Project
RAG Research Agent
(Chroma + LangGraph + Tools)
This project presents a production-style Retrieval Augmented Generation (RAG) system built with LangGraph, LangChain, ChromaDB, and tool routing. The agent follows a knowledge-base-first reasoning policy: it first retrieves from a local vector database, then decides whether retrieval is sufficient, and only falls back to external search when the evidence is weak. The system exposes both a FastAPI backend and an interactive UI, making it suitable for demonstrating controllable LLM-agent workflows, tool usage, structured responses, and practical deployment patterns for AI research assistants.
Agent Pattern
KB-first RAG with tool routing
External Tool Policy
Web fallback only when retrieval is weak
Deployment Style
FastAPI backend + interactive UI
LLM Setup
Local vLLM-compatible model endpoint
Frameworks
LangGraph + LangChain
Retrieval Layer
ChromaDB + embeddings
UI + API
Interactive demo + FastAPI
Main Goal
Controllable tool-using LLM agent
What happens when “Live Demo” is clicked
The button opens the hosted Hugging Face demo for the RAG agent. When the page opens, you may need to wait a short time while the Space finishes building or waking up. After it is ready, click the app UI at the top, enter a natural-language research or technical question in the chat box, and submit it to run the demo.

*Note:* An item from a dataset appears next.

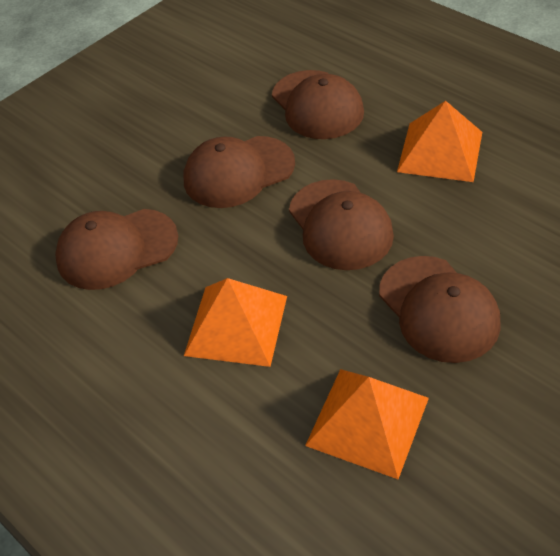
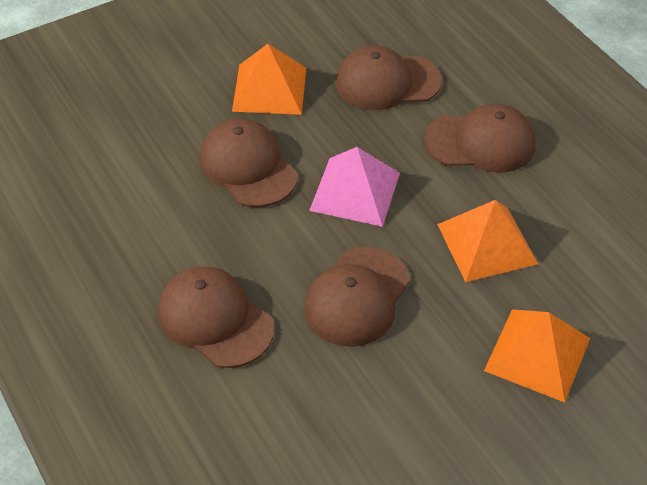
pink pyramid: none = 0 -> [309,147,400,227] = 1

The agent first queries the local knowledge base stored in a vector database. If the retrieved evidence looks strong enough, it answers directly from the knowledge base. If retrieval is weak, the reasoning flow can route to the external search tool as a fallback, then return a structured answer.
This behavior demonstrates that the project is not just a simple chat interface. It shows retrieval logic, reasoning control, tool usage, fallback policy, and practical AI system design for research-assistant scenarios.
Brief instructions for the demo
1. Open the live demo page.
2. Enter a research or technical question in the chat box.
3. The agent will first search its local knowledge base.
4. If local retrieval is weak, it can route to an external search tool.
5. The final answer is returned through the interactive UI.
Demo interface
The screenshot below shows the public interface of the RAG LangGraph agent demo hosted online.

Architecture summary
User Question
↓
Knowledge Base Retrieval (ChromaDB)
↓
LangGraph Agent Decision
↓
Tool Routing
• KB Query
• Optional Web Search
• Final Response
Why this project matters
This project demonstrates an important modern AI system pattern: an LLM is not used alone, but is combined with retrieval, tool access, and a controlled reasoning flow.
From a portfolio perspective, it shows practical experience in agent design, vector retrieval, API-based deployment, UI integration, and orchestration logic rather than only prompt-based interaction.
These same patterns appear in enterprise copilots, research assistants, search systems, and internal knowledge agents.
Key features
- Knowledge-base-first retrieval policy
- LangGraph state-based reasoning flow
- Deterministic tool routing
- ChromaDB vector retrieval with embeddings
- Structured FastAPI backend responses
- Interactive UI for public demonstration
- External search fallback with controlled usage
Technology stack
- Python
- LangGraph
- LangChain
- ChromaDB
- SentenceTransformers
- FastAPI
- Streamlit / hosted demo UI
- vLLM-compatible local model serving
- Tavily or Serper external search integration
Implementation overview
The backend runs as a FastAPI service and exposes the agent logic through an API. The language model is served through an OpenAI-compatible endpoint, allowing local inference with a vLLM-based setup.
The reasoning controller is implemented using LangGraph. The graph manages the sequence of retrieval, evaluation, possible tool usage, and final response generation.
The front-end demo allows users to test the complete pipeline through a lightweight web interface, making the project suitable for portfolio presentation and technical interviews.